Rauhfaserkunst

Frottier ist mehr als der Stoff aus dem Schlafanzüge sind. Herr Linzner macht daraus anderes  ■ Von Marcellus Gau

Andreas Linzner ist Künstler. Kein Fetischist. Selbst wenn es auf den ersten Blick danach aussieht. In seinem kleinen Laden in der Juliusstraße türmt sich Praktisches und Künstlerisches aus Frottier. Gerade präsentiert er eines seiner liebsten Stücke, und was er sagt, klingt ein wenig wie ein Geständnis. „Das ist das, woran ich mit ganzem Herzen hänge“. Zärtlich hält er einen Penis aus Frottier in der Hand. „Frottier-Pimmel“, heiße das Ding, sagt er, und in der Glasvitrine an seiner Seite tummeln sich noch sechs weitere Frottier-Pimmel und eine einsame Frottier-Möse. Ein Frottier-Genital kostet 30 Euro. Gewiss nicht billig. Aber es seien eben Unikate. Jeder seiner Pimmel sei anders, sagt Linzner.

Die abendländische Frottier-Geschichte feiert ihre Anfänge in Stockport bei Manchester im Norden Englands. Auf einer seiner zahlreichen Geschäftsreisen nach Konstantinopel entdeckt der englische Webereifabrikant Henry Christ aus Stockport eine neue Webart mit großen Schlingen. Nach dieser Vorlage fertigt er um 1850 erstmals Handtücher an. 1856 stellt Carl Heinrich Schiffner den ersten Forttierwebstuhl in Deutschland auf. 1892 entstehen die ersten Bademäntel. Nach den Bädern erobert der Webstoff die Schlafzimmer. Seit 1960 sorgen Schlafanzüge aus Frottier für erhöhten Hautabrieb. Und schließlich im Herbst 2000: Der Frottier-Pimmel.

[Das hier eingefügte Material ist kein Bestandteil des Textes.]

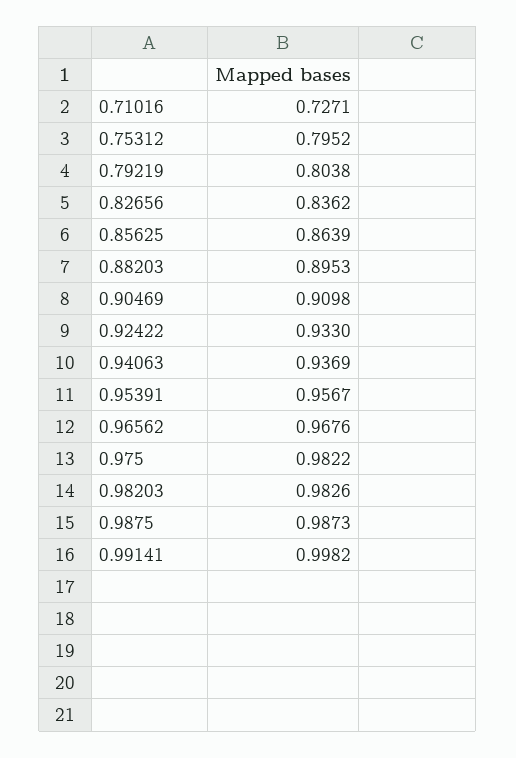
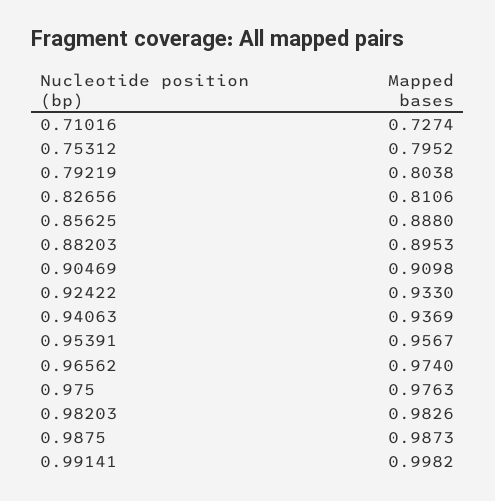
  {
-   "0.71016": 0.7271,
+   "0.71016": 0.7274,
    "0.75312": 0.7952,
    "0.79219": 0.8038,
-   "0.82656": 0.8362,
+   "0.82656": 0.8106,
-   "0.85625": 0.8639,
+   "0.85625": 0.888,
    "0.88203": 0.8953,
    "0.90469": 0.9098,
    "0.92422": 0.933,
    "0.94063": 0.9369,
    "0.95391": 0.9567,
-   "0.96562": 0.9676,
+   "0.96562": 0.974,
-   "0.975": 0.9822,
+   "0.975": 0.9763,
    "0.98203": 0.9826,
    "0.9875": 0.9873,
    "0.99141": 0.9982
  }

Zunächst wird der Stoff „Plüsch“ genannt. Seinen heutigen Namen verdankt es der Bedeutung des französischen Wortes „frotter“. Gemeint ist damit die Stimulation der Blutzirkulation durch das Berubbeln der Haut. Der Rubbel-Effekt ist der Grund für Linzners Faszination. Frottierstoffe nutzen sich ab und werden dadurch zum Zeugnis alltäglicher Beanspruchung. Die Spuren der Berubbelung menschlicher Haut dokumentiert sich in abgescheuerten Flächen.

In seinem Verkaufsatelier stapeln sich zusammengesammelte und liebgewonnene Frottier-Handtücher. Inzwischen verwendet er auch Meterware, angefangen habe aber alles mit den Handtüchern, aus denen er allerlei Kuscheliges wie Osterhasen und Elefanten geschneidert habe. Die Idee entstand während seiner Schneiderausbildung. Bei der Suche nach neuen Materialien unternimmt er Experimente mit Frottier. Nach der Gesellenprüfung studiert er Modedesign in Hamburg. Hier wird die Idee zur Vision: Die eigene Kollektion. Dafür arbeitet Linzner halbtags. Die restliche Zeit fröhnt er dem Stoff seiner Leidenschaft. Zwei Jahre geht das so.

Am 4. November 2000 eröffnet Linzner sein „Atelier für Forttier“, Elefant und Hase finden ein Zuhause. „Mit dem Laden ging ein Traum in Erfüllung“, sagt er. Während andere Leute ihre Träume in Satin oder Seide erleben, träumt Linzner von Stoffen mit großen Schlingen. Eine Bettwäschekollektion sei in Planung. Unterwäsche in Rubbelfaser trage er zwar noch nicht. Doch mindestens ein Teil seiner Kleidung muss aus Frottier sein. Ein Pullover, darüber trägt er eine Weste mit Reißverschluß. Beides Frottier. „Es ist wie Fleisch und Blut geworden“, gesteht er. Mit sanfter Hand fährt über die Stoffe: „Mich faszinieren die Farben, die Muster und die Schlingen“. Linzner behandelt das Forttier-Handtuch mit dem gleichen Respekt, wie der Maler ein wertvolles Pigment oder der Bildhauer den rohen Marmorblock. „Das Handtuch ist viel mehr als ein herkömmöiches Handtuch, es ist Rohstoff“. Das Kunstwerk entsteht aus der Komposition harmonisierender Muster. Er hält zwei Tücher mit Rosenmuster aneinander und demonstriert so, was er meint. „Das ist schön“, haucht er.

150 Jahre nachdem sich Europäer erstmals mit Frottier berubbeln durften, macht Linzner das Berubbelte zum Rubbelnden. Mit Spannung erwartet Hamburg den Frottier-Arsch.